In this study, qRT-PCR results revealed that EphA3 expression levels in tumor tissues of patients with NPC were markedly higher than those in adjacent tissues. Compared with patients with low expression of EphA3, those with highly expressed EphA3 had a more advanced pathological stage. In addition, in vitro experiments showed that knocking down EphA3 notably attenuated the proliferation capacity of NPC cells. Subsequently, it was found that the expression of FOG2 in NPC cells was remarkably decreased both in NPC cell lines and tissues, which had a negative correlation with EphA3. Finally, cell recovery experiment revealed a mutual regulation between EphA3 and FOG2, which then together affected the malignant progression of NPC.
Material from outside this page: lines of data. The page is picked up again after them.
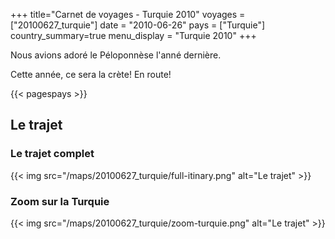 +++
title="Carnet de voyages - Turquie 2010"
voyages = ["20100627_turquie"]
date = "2010-06-26"
pays = ["Turquie"]
country_summary=true
menu_display = "Turquie 2010"
+++

Nous avions adoré le Péloponnèse l'anné dernière.

Cette année, ce sera la crète!  En route!

{{< pagespays >}}

## Le trajet

### Le trajet complet

{{< img src="/maps/20100627_turquie/full-itinary.png" alt="Le trajet" >}}

### Zoom sur la Turquie

{{< img src="/maps/20100627_turquie/zoom-turquie.png" alt="Le trajet" >}}

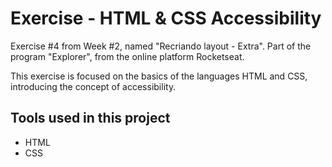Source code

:
# Exercise - HTML & CSS Accessibility

Exercise #4 from Week #2, named "Recriando layout - Extra". Part of the program "Explorer", from the online platform Rocketseat.

This exercise is focused on the basics of the languages HTML and CSS, introducing the concept of accessibility.


## Tools used in this project

- HTML
- CSS
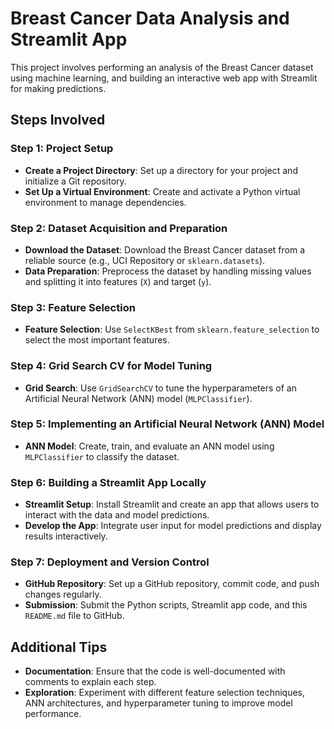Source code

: # Breast Cancer Data Analysis and Streamlit App

This project involves performing an analysis of the Breast Cancer dataset using machine learning, and building an interactive web app with Streamlit for making predictions.

## Steps Involved

### Step 1: Project Setup
- **Create a Project Directory**: Set up a directory for your project and initialize a Git repository.
- **Set Up a Virtual Environment**: Create and activate a Python virtual environment to manage dependencies.

### Step 2: Dataset Acquisition and Preparation
- **Download the Dataset**: Download the Breast Cancer dataset from a reliable source (e.g., UCI Repository or `sklearn.datasets`).
- **Data Preparation**: Preprocess the dataset by handling missing values and splitting it into features (`X`) and target (`y`).

### Step 3: Feature Selection
- **Feature Selection**: Use `SelectKBest` from `sklearn.feature_selection` to select the most important features.

### Step 4: Grid Search CV for Model Tuning
- **Grid Search**: Use `GridSearchCV` to tune the hyperparameters of an Artificial Neural Network (ANN) model (`MLPClassifier`).

### Step 5: Implementing an Artificial Neural Network (ANN) Model
- **ANN Model**: Create, train, and evaluate an ANN model using `MLPClassifier` to classify the dataset.

### Step 6: Building a Streamlit App Locally
- **Streamlit Setup**: Install Streamlit and create an app that allows users to interact with the data and model predictions.
- **Develop the App**: Integrate user input for model predictions and display results interactively.

### Step 7: Deployment and Version Control
- **GitHub Repository**: Set up a GitHub repository, commit code, and push changes regularly.
- **Submission**: Submit the Python scripts, Streamlit app code, and this `README.md` file to GitHub.

## Additional Tips
- **Documentation**: Ensure that the code is well-documented with comments to explain each step.
- **Exploration**: Experiment with different feature selection techniques, ANN architectures, and hyperparameter tuning to improve model performance.
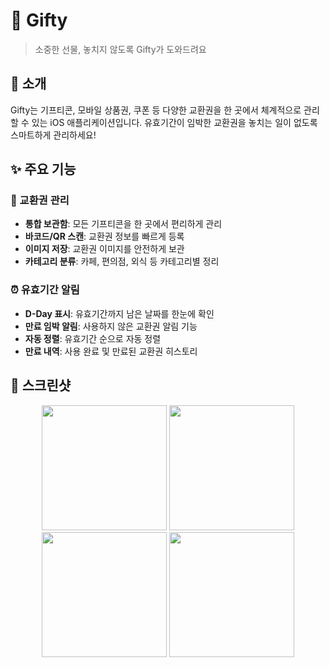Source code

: 
# 🎁 Gifty

> 소중한 선물, 놓치지 않도록 Gifty가 도와드려요

## 📱 소개

Gifty는 기프티콘, 모바일 상품권, 쿠폰 등 다양한 교환권을 한 곳에서 체계적으로 관리할 수 있는 iOS 애플리케이션입니다. 유효기간이 임박한 교환권을 놓치는 일이 없도록 스마트하게 관리하세요!

## ✨ 주요 기능

### 🎫 교환권 관리
- **통합 보관함**: 모든 기프티콘을 한 곳에서 편리하게 관리
- **바코드/QR 스캔**: 교환권 정보를 빠르게 등록
- **이미지 저장**: 교환권 이미지를 안전하게 보관
- **카테고리 분류**: 카페, 편의점, 외식 등 카테고리별 정리

### ⏰ 유효기간 알림
- **D-Day 표시**: 유효기간까지 남은 날짜를 한눈에 확인
- **만료 임박 알림**: 사용하지 않은 교환권 알림 기능
- **자동 정렬**: 유효기간 순으로 자동 정렬
- **만료 내역**: 사용 완료 및 만료된 교환권 히스토리

## 📸 스크린샷

<div align="center">
  <img src="https://github.com/user-attachments/assets/e2cea853-8b6b-4a0c-ad93-eb4a9efd15e9" width="200" />
  <img src="https://github.com/user-attachments/assets/b4949494-a8b0-48dc-8d14-eca07c67aafc" width="200" />
  <img src="https://github.com/user-attachments/assets/5090deeb-494a-4311-8d71-5a976975d1a9" width="200" />
  <img src="https://github.com/user-attachments/assets/fd4f5674-932b-453d-9efb-980e5a841faf" width="200" />
</div>
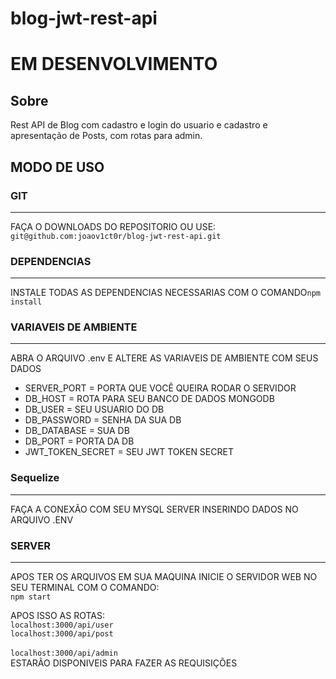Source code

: # blog-jwt-rest-api

<h1>EM DESENVOLVIMENTO</h1>

<h2>Sobre</h2>

<p>Rest API de Blog com cadastro e login do usuario e cadastro e apresentação de Posts, com rotas para admin.</p>

<h2>MODO DE USO</h2>

<h3>GIT</h3>
<hr>

<p>FAÇA O DOWNLOADS DO REPOSITORIO OU USE:<br><code>git@github.com:joaov1ct0r/blog-jwt-rest-api.git</code></p>

<h3>DEPENDENCIAS</h3>
<hr>

<p>INSTALE TODAS AS DEPENDENCIAS NECESSARIAS COM O COMANDO<code>npm install</code></p>

<h3>VARIAVEIS DE AMBIENTE</h3>
<hr>

<p>ABRA O ARQUIVO .env E ALTERE AS VARIAVEIS DE AMBIENTE COM SEUS DADOS</p>

<ul>
  <li>SERVER_PORT = PORTA QUE VOCÊ QUEIRA RODAR O SERVIDOR</li>
  <li>DB_HOST = ROTA PARA SEU BANCO DE DADOS MONGODB</li>
  <li>DB_USER = SEU USUARIO DO DB</li>
  <li>DB_PASSWORD = SENHA DA SUA DB</li>
  <li>DB_DATABASE = SUA DB</li>
  <li>DB_PORT = PORTA DA DB</li>
  <li>JWT_TOKEN_SECRET = SEU JWT TOKEN SECRET</li>
</ul>

<h3>Sequelize</h3>
<hr>

<p>FAÇA A CONEXÃO COM SEU MYSQL SERVER INSERINDO DADOS NO ARQUIVO .ENV</p>

<h3>SERVER</h3>
<hr>

<p>APOS TER OS ARQUIVOS EM SUA MAQUINA INICIE O SERVIDOR WEB NO SEU TERMINAL COM O COMANDO:<br><code>npm start</code></p>

<p>APOS ISSO AS ROTAS:<br><code>localhost:3000/api/user</code>
<br><code>localhost:3000/api/post</code><br>
<br><code>localhost:3000/api/admin</code><br>
ESTARÃO DISPONIVEIS PARA FAZER AS REQUISIÇÕES</p>
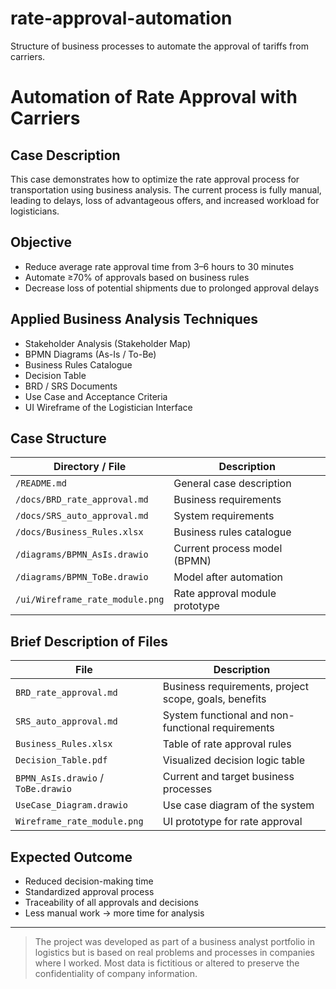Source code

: # rate-approval-automation
Structure of business processes to automate the approval of tariffs from carriers.

# Automation of Rate Approval with Carriers

## Case Description

This case demonstrates how to optimize the rate approval process for transportation using business analysis. The current process is fully manual, leading to delays, loss of advantageous offers, and increased workload for logisticians.

## Objective

- Reduce average rate approval time from 3–6 hours to 30 minutes
- Automate ≥70% of approvals based on business rules
- Decrease loss of potential shipments due to prolonged approval delays

## Applied Business Analysis Techniques

- Stakeholder Analysis (Stakeholder Map)
- BPMN Diagrams (As-Is / To-Be)
- Business Rules Catalogue
- Decision Table
- BRD / SRS Documents
- Use Case and Acceptance Criteria
- UI Wireframe of the Logistician Interface

## Case Structure

| Directory / File                 | Description                       |
|---------------------------------|---------------------------------|
| `/README.md`                    | General case description         |
| `/docs/BRD_rate_approval.md`    | Business requirements            |
| `/docs/SRS_auto_approval.md`    | System requirements              |
| `/docs/Business_Rules.xlsx`     | Business rules catalogue         |
| `/diagrams/BPMN_AsIs.drawio`    | Current process model (BPMN)     |
| `/diagrams/BPMN_ToBe.drawio`    | Model after automation           |
| `/ui/Wireframe_rate_module.png` | Rate approval module prototype   |

## Brief Description of Files

| File                                | Description                                                       |
|------------------------------------|------------------------------------------------------------------|
| `BRD_rate_approval.md`             | Business requirements, project scope, goals, benefits           |
| `SRS_auto_approval.md`             | System functional and non-functional requirements                |
| `Business_Rules.xlsx`              | Table of rate approval rules                                     |
| `Decision_Table.pdf`               | Visualized decision logic table                                  |
| `BPMN_AsIs.drawio` / `ToBe.drawio` | Current and target business processes                            |
| `UseCase_Diagram.drawio`           | Use case diagram of the system                                   |
| `Wireframe_rate_module.png`        | UI prototype for rate approval                                   |

## Expected Outcome

- Reduced decision-making time
- Standardized approval process
- Traceability of all approvals and decisions
- Less manual work → more time for analysis

---

> The project was developed as part of a business analyst portfolio in logistics but is based on real problems and processes in companies where I worked. Most data is fictitious or altered to preserve the confidentiality of company information.
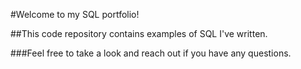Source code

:#Welcome to my SQL portfolio! 

##This code repository contains examples of SQL I've written. 

###Feel free to take a look and reach out if you have any questions.
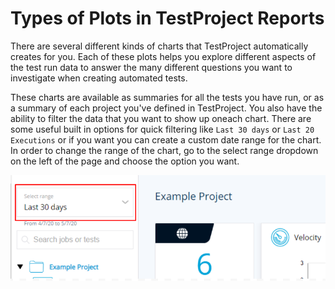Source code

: # Types of Plots in TestProject Reports

There are several different kinds of charts that TestProject automatically creates for you. Each of these plots helps you explore different aspects of the test run data to answer the many different questions you want to investigate when creating automated tests.

These charts are available as summaries for all the tests you have run, or as a summary of each project you've defined in TestProject. You also have the ability to filter the data that you want to show up oneach chart. There are some useful built in options for quick filtering like `Last 30 days` or `Last 20 Executions` or if you want you can create a custom date range for the chart. In order to change the range of the chart, go to the select range dropdown on the left of the page and choose the option you want.

![Select Chart Range](../../.gitbook/assets/image%20%28108%29.png)





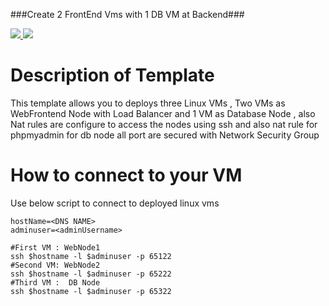 ###Create 2 FrontEnd Vms with 1 DB VM at Backend###

<a href="https://portal.azure.com/#create/Microsoft.Template/uri/https%3A%2F%2Fraw.githubusercontent.com%2FHatemAlSum%2Fazure-picks%2Fmaster%2Ftemplates%2FLinux-2Vms-LB_DB%2Fazuredeploy.json" target="_blank">
    <img src="http://azuredeploy.net/deploybutton.png"/>
</a>
<a href="http://armviz.io/#/?load=https%3A%2F%2Fraw.githubusercontent.com%2FHatemAlSum%2Fazure-picks%2Fmaster%2Ftemplates%2FLinux-2Vms-LB_DB%2Fazuredeploy.json" target="_blank">
    <img src="http://armviz.io/visualizebutton.png"/>
</a>

Description of Template
=======================
This template allows you to deploys three Linux VMs , Two VMs as WebFrontend Node with Load Balancer and 1 VM as Database Node ,
also Nat rules are configure to access the nodes using ssh and also nat rule for phpmyadmin for db node 
all port are secured with Network Security Group

How to connect to your VM
=========================
Use below script to connect to deployed linux vms

    hostName=<DNS NAME>
    adminuser=<adminUsername>

    #First VM : WebNode1
    ssh $hostname -l $adminuser -p 65122
    #Second VM: WebNode2
    ssh $hostname -l $adminuser -p 65222
    #Third VM :  DB Node
    ssh $hostname -l $adminuser -p 65322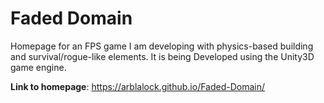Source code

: # Faded Domain

Homepage for an FPS game I am developing with physics-based building and survival/rogue-like elements. It is being Developed using the Unity3D game engine. 

**Link to homepage**: https://arblalock.github.io/Faded-Domain/

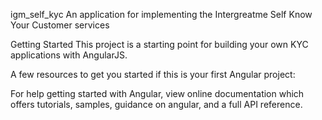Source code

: igm_self_kyc
An application for implementing the Intergreatme Self Know Your Customer services

Getting Started
This project is a starting point for building your own KYC applications with AngularJS.

A few resources to get you started if this is your first Angular project:

For help getting started with Angular, view online documentation which offers tutorials, samples, guidance on angular, and a full API reference.
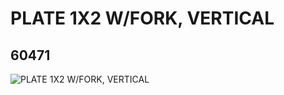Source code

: # PLATE 1X2 W/FORK, VERTICAL
## 60471
![PLATE 1X2 W/FORK, VERTICAL](https://lc-www-live-s.legocdn.com/media/bricks/5/2/4515337.jpg)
EphA3 is significantly relevant to pathological staging and poor prognosis of patients with NPC and may enhance the proliferation ability of NPC cells by modulating FOG2.
本研究旨在探讨 EphA3 在鼻咽癌(NPC)中的表达水平及其对 NPC 增殖能力的影响。同时,进一步探讨 EphA3 促使 NPC 恶性进展的潜在机制。
本研究通过定量实时聚合酶链反应(qRT-PCR)检测 42 对 NPC 患者肿瘤组织标本和癌旁组织标本中 EphA3 的表达,分析 EphA3 表达与 NPC 患者临床指标和预后的关系。同时,qRT-PCR 进一步验证 EphA 在 NPC 细胞系中的表达。此外,在 NPC 细胞系 CNE2 和 6-10B 中构建 EphA 敲低模型,通过细胞计数试剂盒-8(CCK-8)、细胞集落形成和 5-乙炔基-2'-脱氧尿苷(EdU)实验评估 EphA 对 NPC 细胞功能的影响。最后,还研究了 EphA3 与 FOG2 之间的潜在相互作用。
本研究通过 qRT-PCR 结果发现,NPC 患者肿瘤组织中 EphA3 的表达水平明显高于相邻组织。与 EphA3 低表达患者相比,EphA3 高表达患者的病理分期更晚。此外,体外实验表明,敲低 EphA3 显著减弱了 NPC 细胞的增殖能力。随后发现,NPC 细胞系和组织中 FOG2 的表达均明显降低,与 EphA3 呈负相关。最后,细胞恢复实验揭示了 EphA3 和 FOG2 之间的相互调节作用,它们共同影响 NPC 的恶性进展。
EphA3 与 NPC 患者的病理分期和预后不良显著相关,可能通过调节 FOG2 增强 NPC 细胞的增殖能力。